═══ SELECTED TEXT

More tuk-tuks are summoned and we depart for the flight. As the wind flows past me, I observe the enormous numbers of hotels that line the main highway out to the airport, completed, under construction, or announced on billboard. On the road, though cars are well in evidence, the motorbikes and tuk-tuks comprise maybe 80% of the traffic. With the immense pace of economic growth in evidence, I am wondering how long it will be before four-wheeled vehicles are in the majority, and before private drivers outnumber tut-tuks. By that time these folk will no doubt have increased their income, both nationally and individually. But if care is not taken, Siem Reap will go the traffic-jam-infested, fumed-choked way of so many other Asian cities. Yet I observe that virtually all road users are respectful of the 40kph speed limit. This bodes well for a sensible approach to road use. The future actually looks quite promising for Cambodia. I very much hope that I will be able to return for a longer visit. There is something soft, something warm and inviting in the spirit of this people. I would like to know more of them and their national journey.

══════
═══ MATERIAL

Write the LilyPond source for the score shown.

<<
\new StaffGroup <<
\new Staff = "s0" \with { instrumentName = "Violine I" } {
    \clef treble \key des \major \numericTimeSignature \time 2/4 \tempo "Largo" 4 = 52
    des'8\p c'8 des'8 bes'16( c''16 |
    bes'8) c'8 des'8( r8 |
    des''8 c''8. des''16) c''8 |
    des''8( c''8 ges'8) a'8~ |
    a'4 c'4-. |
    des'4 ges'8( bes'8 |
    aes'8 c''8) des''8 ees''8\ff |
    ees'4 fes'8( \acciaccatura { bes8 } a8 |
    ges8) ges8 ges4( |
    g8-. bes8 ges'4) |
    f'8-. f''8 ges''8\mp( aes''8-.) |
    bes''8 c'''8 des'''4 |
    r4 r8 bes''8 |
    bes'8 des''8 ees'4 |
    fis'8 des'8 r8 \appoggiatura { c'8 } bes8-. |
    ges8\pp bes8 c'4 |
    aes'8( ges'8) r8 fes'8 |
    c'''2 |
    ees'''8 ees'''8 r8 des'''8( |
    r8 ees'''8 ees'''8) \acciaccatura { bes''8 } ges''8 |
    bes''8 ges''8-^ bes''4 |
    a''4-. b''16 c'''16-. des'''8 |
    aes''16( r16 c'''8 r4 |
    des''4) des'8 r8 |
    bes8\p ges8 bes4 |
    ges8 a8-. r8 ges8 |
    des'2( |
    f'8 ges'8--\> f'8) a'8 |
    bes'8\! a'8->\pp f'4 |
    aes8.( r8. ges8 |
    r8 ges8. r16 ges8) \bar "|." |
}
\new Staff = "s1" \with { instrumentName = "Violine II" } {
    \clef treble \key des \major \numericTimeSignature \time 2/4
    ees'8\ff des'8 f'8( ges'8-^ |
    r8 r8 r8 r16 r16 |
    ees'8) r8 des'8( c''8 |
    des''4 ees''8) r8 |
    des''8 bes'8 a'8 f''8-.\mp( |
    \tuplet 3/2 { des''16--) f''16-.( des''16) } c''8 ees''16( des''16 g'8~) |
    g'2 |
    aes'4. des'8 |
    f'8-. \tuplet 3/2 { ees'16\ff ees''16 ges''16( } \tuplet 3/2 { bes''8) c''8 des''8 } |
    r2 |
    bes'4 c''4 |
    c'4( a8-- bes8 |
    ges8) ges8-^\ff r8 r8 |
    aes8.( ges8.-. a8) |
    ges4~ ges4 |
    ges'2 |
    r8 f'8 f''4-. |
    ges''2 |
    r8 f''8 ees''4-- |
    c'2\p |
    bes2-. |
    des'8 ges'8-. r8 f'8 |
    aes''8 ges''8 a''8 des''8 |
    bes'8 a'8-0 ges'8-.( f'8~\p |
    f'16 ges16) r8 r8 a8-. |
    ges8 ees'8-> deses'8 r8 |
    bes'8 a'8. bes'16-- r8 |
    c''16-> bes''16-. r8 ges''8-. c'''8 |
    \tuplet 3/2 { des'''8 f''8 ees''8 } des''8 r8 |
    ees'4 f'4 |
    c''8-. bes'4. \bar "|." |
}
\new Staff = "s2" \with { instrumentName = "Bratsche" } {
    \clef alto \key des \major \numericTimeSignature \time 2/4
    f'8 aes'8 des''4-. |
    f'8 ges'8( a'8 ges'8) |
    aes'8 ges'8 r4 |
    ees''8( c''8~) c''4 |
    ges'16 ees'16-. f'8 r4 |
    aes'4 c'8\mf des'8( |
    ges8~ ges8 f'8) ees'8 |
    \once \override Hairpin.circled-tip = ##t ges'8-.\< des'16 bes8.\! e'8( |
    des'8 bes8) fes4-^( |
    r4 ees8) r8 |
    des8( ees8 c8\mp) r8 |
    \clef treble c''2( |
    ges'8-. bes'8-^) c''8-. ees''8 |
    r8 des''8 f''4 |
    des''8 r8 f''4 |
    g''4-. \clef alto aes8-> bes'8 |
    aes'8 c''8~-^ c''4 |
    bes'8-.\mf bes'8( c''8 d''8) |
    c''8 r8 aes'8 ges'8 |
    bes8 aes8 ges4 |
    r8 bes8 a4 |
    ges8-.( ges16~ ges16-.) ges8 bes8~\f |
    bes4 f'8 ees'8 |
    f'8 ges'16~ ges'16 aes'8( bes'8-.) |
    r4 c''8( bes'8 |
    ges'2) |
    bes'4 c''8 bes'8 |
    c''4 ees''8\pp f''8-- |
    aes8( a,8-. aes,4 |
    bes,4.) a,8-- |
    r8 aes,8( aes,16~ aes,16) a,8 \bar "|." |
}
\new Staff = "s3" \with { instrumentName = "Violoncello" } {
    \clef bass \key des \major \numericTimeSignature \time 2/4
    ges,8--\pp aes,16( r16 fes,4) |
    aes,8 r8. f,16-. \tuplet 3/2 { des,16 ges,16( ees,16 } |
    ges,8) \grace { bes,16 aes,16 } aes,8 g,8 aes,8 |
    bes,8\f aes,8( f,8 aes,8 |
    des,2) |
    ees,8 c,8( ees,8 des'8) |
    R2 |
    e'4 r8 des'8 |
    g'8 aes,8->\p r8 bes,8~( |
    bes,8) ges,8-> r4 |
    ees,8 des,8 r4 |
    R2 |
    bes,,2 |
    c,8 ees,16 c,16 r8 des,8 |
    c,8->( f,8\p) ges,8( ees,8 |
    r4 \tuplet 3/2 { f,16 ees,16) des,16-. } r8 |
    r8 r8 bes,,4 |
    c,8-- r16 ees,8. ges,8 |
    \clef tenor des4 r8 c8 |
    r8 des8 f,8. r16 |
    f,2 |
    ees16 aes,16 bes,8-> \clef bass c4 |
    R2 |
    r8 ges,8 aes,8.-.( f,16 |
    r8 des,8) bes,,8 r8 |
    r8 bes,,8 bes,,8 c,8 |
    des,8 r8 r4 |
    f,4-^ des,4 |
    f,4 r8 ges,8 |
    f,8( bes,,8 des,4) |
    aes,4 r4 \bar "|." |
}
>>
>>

══════

PROMPT |
Pick up the account of the tuk-tuk ride to the Siem Reap airport after its final sentence and carry the narrative on from there.

RESULT OF THIS TASK |
 


At check-in, I realise with a jolt that I have left my coat at the hotel. Worse still, the coat contains my spare batteries for my cochlear implant without which I will be close to profound deafness. I’ve told myself before, I must never forget I am deaf – the implications, particularly in a foreign country, can be devastating when the technology cuts out for lack of power. I’ve told myself a dozen times, a hundred times, but I obviously do not listen. I look sheepishly at my companions, Dr Pascual and Gerry Motsinger, who make phone calls and send Messenger messages. Soon the problem is resolved. Others in the party following on a later flight will bring the coat and its content to Bangkok. Through in the departure lounge I find Costa Coffee. In a John Wesley moment, my heart is strangely warmed at this sight from home. Naturally, I avail myself of its offering. Despite my one-man attempts at self-sabotage, the tour is going well.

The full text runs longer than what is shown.